I think the greatest question comes from your first issue.

"1. I predict that in the future the issue of financial stability will replace the issue of monetary control as the main issue in macroeconomics. The macroeconomics of the last thirty years will be discarded. The pseudo-physics of Taylor rules, dynamic stochastic general equilibrium models, and most of what macroeconomists have done since World War II will find its way to the ash heap of history."

Are you saying that all monetary controls will be gone or are you predicting a return to hard currency such as a classical gold standard which controls 100% of issued currency?

Brian writes:

How can any regulatory discussion not include the issue of management incentives, liability, and corporate governance. You have alluded to this in previous posts, suggesting criminal penalties. While that's a bit unrealistic, is it not clear that no system is sustainable where employees of a firm can walk away enriched while, intentionally or not, bankrupting the company?

As to actual crimes, we are hearing that perhaps many of the CDS's written by AIG included a wink and nod that payout would never take place. For all the shenanigans going on, from lying mortgage borrowers on up to sham regulatory "arbitrage," there have been precious few reports of indictments or civil suits. Do the SEC, or the FBI or DOJ for that matter, have any ability to recognize, let alone prosecute, fraud? And is this a problem with the law, or just a result of the political power of Wall Street?

fundamentalist writes:

How many decades have we tried to get regulation right? The creation of the Fed was an attempt at regulating the financial markets to ensure stability, so we have been trying almost a full century. Shouldn’t we draw some conclusions for a century of failure?

I really don’t care what regulations the state invents. They will all be intended to fight the last war and I’m 97.3% confident that we will never have another crisis exactly like this one. We will have another crisis within the next ten years, but it will come about in a way that no one today can possibly imagine and therefore write the necessary regulations to prevent it. We will have another crisis because so few economists, and only one politician, understand the real cause of this one.

“I predict that in the future the issue of financial stability will replace the issue of monetary control as the main issue in macroeconomics.”

Stability may not have been the main issue in macro, but it was the light that guided the Feds, which has always tried for price stability. I would suspect that stability wasn’t a part of macro for the past 30 years because economists thought the Fed had achieved stability, in spite of us having a depression every decade.

“Greenspan's mea culpa is that market discipline failed.”

I don’t understand what Greenspan meant by that. He knows we have a highly regulated market in banking or finance with little room allowed for market discipline. The state implemented every tool it could get its hands on to prevent market discipline in finance from working. But market discipline means that businesses fail when management fails. The market cannot prevent management from making stupid decisions. The crisis is market discipline. Greenspan seems to be saying that the market should keep businesses from failing. I don’t see how that makes any sense. Market discipline works by causing businesses that have made stupid decisions to fail.

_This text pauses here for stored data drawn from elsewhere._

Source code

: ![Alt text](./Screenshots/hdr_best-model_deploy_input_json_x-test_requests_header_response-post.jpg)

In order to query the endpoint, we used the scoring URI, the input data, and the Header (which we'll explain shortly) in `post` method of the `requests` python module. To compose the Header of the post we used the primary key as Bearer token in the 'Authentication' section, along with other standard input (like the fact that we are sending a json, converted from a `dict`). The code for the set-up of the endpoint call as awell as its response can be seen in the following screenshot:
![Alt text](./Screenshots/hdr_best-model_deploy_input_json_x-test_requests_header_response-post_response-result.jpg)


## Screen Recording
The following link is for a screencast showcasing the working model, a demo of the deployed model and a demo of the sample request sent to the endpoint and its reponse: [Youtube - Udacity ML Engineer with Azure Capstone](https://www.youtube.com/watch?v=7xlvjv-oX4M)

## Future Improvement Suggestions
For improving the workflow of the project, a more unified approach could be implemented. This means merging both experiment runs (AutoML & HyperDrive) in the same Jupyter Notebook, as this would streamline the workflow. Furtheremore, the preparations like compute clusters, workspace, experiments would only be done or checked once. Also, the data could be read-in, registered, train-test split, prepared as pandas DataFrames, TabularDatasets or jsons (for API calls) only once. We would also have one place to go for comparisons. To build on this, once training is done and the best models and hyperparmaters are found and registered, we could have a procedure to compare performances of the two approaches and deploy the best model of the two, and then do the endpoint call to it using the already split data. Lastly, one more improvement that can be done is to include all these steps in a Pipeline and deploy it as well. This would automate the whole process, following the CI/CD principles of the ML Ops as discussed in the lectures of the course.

What other kind of market discipline is their?

Tom writes:

“I predict that in the future the issue of financial stability will replace the issue of monetary control as the main issue in macroeconomics. The macroeconomics of the last thirty years will be discarded. The pseudo-physics of Taylor rules, dynamic stochastic general equilibrium models, and most of what macroeconomists have done since World War II will find its way to the ash heap of history.”

You might be right, but have the advances in macroeconomics been applied in practice in the application of macroeconomic policy. Because it seems like the practice of macroeconomics by governments haven’t changed in 30 years. Why discard something that hasn’t been used? The same thing with the Taylor rule: why discard (blame) the Taylor rule if the rule hadn’t been followed for the past 8 years preceding the bubble.

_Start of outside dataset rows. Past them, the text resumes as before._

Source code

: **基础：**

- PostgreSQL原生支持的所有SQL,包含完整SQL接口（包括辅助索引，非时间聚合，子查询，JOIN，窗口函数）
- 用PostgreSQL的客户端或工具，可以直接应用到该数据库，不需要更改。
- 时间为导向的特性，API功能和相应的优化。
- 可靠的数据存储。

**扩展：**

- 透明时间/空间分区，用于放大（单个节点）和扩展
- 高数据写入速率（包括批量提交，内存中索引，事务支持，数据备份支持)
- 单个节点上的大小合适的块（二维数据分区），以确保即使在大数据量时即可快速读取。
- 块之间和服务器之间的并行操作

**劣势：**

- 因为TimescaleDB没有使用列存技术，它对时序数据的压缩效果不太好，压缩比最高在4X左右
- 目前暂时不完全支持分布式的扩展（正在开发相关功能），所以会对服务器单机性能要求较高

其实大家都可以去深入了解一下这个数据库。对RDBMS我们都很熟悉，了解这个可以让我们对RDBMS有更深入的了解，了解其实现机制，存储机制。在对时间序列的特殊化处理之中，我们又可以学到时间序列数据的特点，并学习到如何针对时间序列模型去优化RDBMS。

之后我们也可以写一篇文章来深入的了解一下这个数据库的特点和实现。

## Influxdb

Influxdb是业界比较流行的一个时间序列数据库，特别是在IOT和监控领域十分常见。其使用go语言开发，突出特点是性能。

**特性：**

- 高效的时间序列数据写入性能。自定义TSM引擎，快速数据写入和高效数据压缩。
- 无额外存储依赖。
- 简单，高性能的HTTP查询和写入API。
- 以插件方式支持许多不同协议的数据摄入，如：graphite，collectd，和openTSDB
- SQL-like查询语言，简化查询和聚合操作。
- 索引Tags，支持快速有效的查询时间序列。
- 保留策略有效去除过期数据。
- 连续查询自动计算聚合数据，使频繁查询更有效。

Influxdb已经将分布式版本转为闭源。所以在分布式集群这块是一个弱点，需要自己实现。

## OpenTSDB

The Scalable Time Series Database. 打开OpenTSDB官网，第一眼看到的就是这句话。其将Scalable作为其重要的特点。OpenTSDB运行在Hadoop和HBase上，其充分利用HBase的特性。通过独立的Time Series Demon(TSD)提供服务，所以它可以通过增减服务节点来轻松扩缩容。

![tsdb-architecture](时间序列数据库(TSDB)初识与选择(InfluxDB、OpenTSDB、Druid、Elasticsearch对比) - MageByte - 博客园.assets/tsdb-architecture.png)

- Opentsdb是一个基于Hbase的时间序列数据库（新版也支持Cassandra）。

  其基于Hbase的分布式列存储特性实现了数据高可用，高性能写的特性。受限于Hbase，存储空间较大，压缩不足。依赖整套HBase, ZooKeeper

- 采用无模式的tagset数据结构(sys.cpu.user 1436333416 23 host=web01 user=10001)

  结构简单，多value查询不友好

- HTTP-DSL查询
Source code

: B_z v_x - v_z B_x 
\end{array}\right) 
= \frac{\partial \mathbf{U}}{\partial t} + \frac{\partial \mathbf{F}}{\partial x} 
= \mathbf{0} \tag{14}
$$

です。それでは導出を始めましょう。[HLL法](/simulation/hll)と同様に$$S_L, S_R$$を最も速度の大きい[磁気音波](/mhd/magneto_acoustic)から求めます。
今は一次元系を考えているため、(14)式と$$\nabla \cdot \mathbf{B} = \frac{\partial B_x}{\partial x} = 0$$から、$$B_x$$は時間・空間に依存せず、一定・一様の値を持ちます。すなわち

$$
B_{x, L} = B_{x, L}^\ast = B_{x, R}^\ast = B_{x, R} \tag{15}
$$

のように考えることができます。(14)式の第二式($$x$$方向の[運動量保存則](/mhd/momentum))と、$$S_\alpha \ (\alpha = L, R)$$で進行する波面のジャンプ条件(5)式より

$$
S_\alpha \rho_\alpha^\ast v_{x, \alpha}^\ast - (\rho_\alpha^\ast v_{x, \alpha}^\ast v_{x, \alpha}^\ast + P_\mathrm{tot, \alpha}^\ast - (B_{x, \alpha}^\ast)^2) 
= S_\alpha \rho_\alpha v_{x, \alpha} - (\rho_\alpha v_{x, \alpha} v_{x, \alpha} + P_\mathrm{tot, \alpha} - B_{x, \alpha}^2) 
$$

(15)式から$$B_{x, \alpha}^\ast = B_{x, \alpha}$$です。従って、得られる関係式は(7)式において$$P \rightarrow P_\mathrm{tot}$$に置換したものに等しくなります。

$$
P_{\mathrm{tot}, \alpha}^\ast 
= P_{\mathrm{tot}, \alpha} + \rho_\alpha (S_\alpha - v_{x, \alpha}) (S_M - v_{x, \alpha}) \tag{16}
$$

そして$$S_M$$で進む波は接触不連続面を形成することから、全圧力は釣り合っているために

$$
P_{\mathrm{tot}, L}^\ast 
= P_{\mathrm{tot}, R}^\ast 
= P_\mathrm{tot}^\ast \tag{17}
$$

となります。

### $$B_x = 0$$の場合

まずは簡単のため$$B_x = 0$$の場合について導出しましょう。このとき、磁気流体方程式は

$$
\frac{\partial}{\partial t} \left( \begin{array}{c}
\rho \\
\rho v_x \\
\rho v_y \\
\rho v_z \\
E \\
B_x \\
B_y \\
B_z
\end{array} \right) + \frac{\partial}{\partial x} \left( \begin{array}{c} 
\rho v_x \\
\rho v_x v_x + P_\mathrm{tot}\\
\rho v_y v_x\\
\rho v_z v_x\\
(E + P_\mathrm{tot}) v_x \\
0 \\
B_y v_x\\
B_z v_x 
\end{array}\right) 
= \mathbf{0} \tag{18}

“…asking an honest person for documentation to support their income, assets, or employment is a waste of everyone's time.”

I don’t understand this. I thought a part of the problem was that there mortgages that didn’t require proper documentation, either not required by the lender or falsified by the borrower (in this case, not an honest person). But how does a lender know if a borrower is honest in advance.

Finally,”How do you balanced market discipline with regulatory discipline?”

Can you ever have market discipline with a Central Bank? That is, aren’t booms and bust here to stay as long as the Central Bank engineers bubbles through inflationary credit expansion? I don’t think you can regulate the business cycle out of existence as long as there is a Central Bank.